Here’s an ethical (note: not ethnic. I will probably make that mistake, so forgive me) question for you:

You are a surgeon working in a hospital. You are aware of 5 other patients in that hospital require organ donations, and they need these donations pretty soon (ie within the next day or two, or they will die).

You have a patient that’s just come in for an appendicitis.

Now, you have a choice, do you:

a) kill this new patient and harvest his organs and use them in an organ transplant? (Assume that the organs are a match, no complications in surgery etc and they won’t be hit by a bus as soon as they leave the hospital)

b) treat the man for what he came in for and allow the other 5 patients to die?

This probably isn’t an uncommon question, and probably are many variations on this, but it always bubbles down to “Do you let x amount of people die and kill one person? Or do you allow the one person to live and kill x amount of people?”
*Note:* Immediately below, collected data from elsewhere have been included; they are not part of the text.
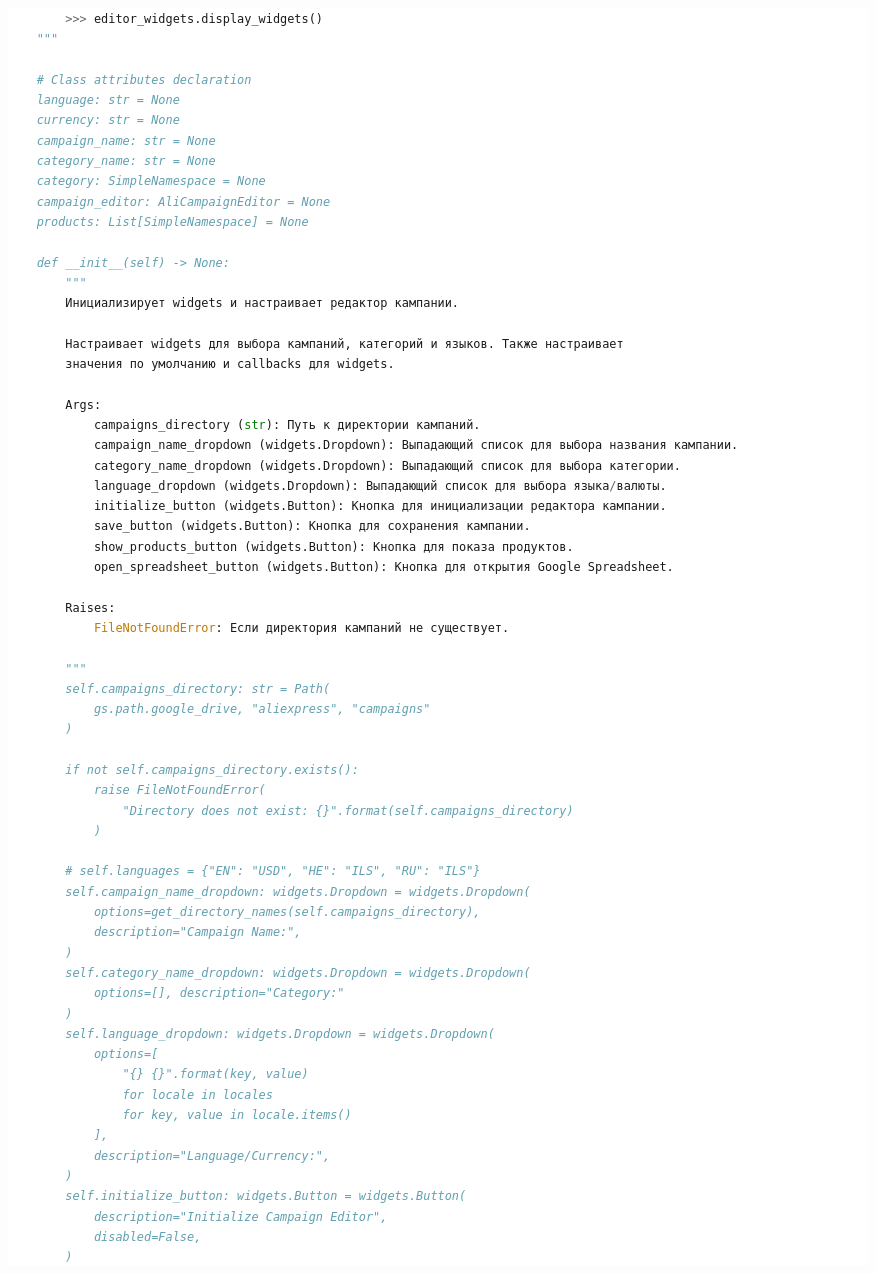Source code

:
 ```python
        >>> editor_widgets.display_widgets()
    """

    # Class attributes declaration
    language: str = None
    currency: str = None
    campaign_name: str = None
    category_name: str = None
    category: SimpleNamespace = None
    campaign_editor: AliCampaignEditor = None
    products: List[SimpleNamespace] = None

    def __init__(self) -> None:
        """
        Инициализирует widgets и настраивает редактор кампании.

        Настраивает widgets для выбора кампаний, категорий и языков. Также настраивает
        значения по умолчанию и callbacks для widgets.

        Args:
            campaigns_directory (str): Путь к директории кампаний.
            campaign_name_dropdown (widgets.Dropdown): Выпадающий список для выбора названия кампании.
            category_name_dropdown (widgets.Dropdown): Выпадающий список для выбора категории.
            language_dropdown (widgets.Dropdown): Выпадающий список для выбора языка/валюты.
            initialize_button (widgets.Button): Кнопка для инициализации редактора кампании.
            save_button (widgets.Button): Кнопка для сохранения кампании.
            show_products_button (widgets.Button): Кнопка для показа продуктов.
            open_spreadsheet_button (widgets.Button): Кнопка для открытия Google Spreadsheet.

        Raises:
            FileNotFoundError: Если директория кампаний не существует.

        """
        self.campaigns_directory: str = Path(
            gs.path.google_drive, "aliexpress", "campaigns"
        )

        if not self.campaigns_directory.exists():
            raise FileNotFoundError(
                "Directory does not exist: {}".format(self.campaigns_directory)
            )

        # self.languages = {"EN": "USD", "HE": "ILS", "RU": "ILS"}
        self.campaign_name_dropdown: widgets.Dropdown = widgets.Dropdown(
            options=get_directory_names(self.campaigns_directory),
            description="Campaign Name:",
        )
        self.category_name_dropdown: widgets.Dropdown = widgets.Dropdown(
            options=[], description="Category:"
        )
        self.language_dropdown: widgets.Dropdown = widgets.Dropdown(
            options=[
                "{} {}".format(key, value)
                for locale in locales
                for key, value in locale.items()
            ],
            description="Language/Currency:",
        )
        self.initialize_button: widgets.Button = widgets.Button(
            description="Initialize Campaign Editor",
            disabled=False,
        )
```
Car/trains/helicopters/fighter jets oncoming, organ transplant, hostage situations, you get the idea, there’s a lot you can change.

I’m not quite doing ethics in Philosophy (though if I did theology I would have), which disappoints me because epistemology is so much harder than I really wanted it to be. Ethics I’ve done briefly before, and theology I’m comfortable with (but I don’t like it that much). Not that I can do anything about it now.

I’ve always been interested in people’s response to that question. They always seem to try and find a way out (for reference, you can never have an easy way out), no one ever gives a straight answer to the question. Except me, but then again I don’t give a personal opinion on the answer, just “Utilitarianism: kill the man”.

When they do answer, it’s a numbers game: x people live and 1 dies. Seems fair enough. Apparently.


Responses

  1. I’d have to let the x amount die. Even though more people would survive the Utilitarian way, I couldn’t justify murdering someone.

    If the world turned to killing people to help the greater good, patients would be terrified of operations, wondering whether they’d ever wake up again. I think it would be a fair judgement to say that many would forego the operation and die of their maladies. By the time of their deaths, their illnessnes could have spread to their healthy organs so not only would they have died, but their organs would have been rendered unusable. Thus, not only does the one person with appendicitis die but the x amount of people lose out also.

    Besides, things are never just as simple as killing a person – what happens if more than one of the x amount of people needed the same organ? How would someone choose which person to give it to? And if one could only save one of the x amount of people by killing one person with appendicitis, one might just as well allow the latter to live.

  2. I’d have to ask: would I want someone else to die in order that I could live? Would I be prepared to gain my physical life and lose my soul?

    It’s not simply a numbers game. And murder is murder.

  3. I see your points. But aren’t you murdering the x amount of people by not doing anything at all to help them, and the fact that it’s completely in your power to help them?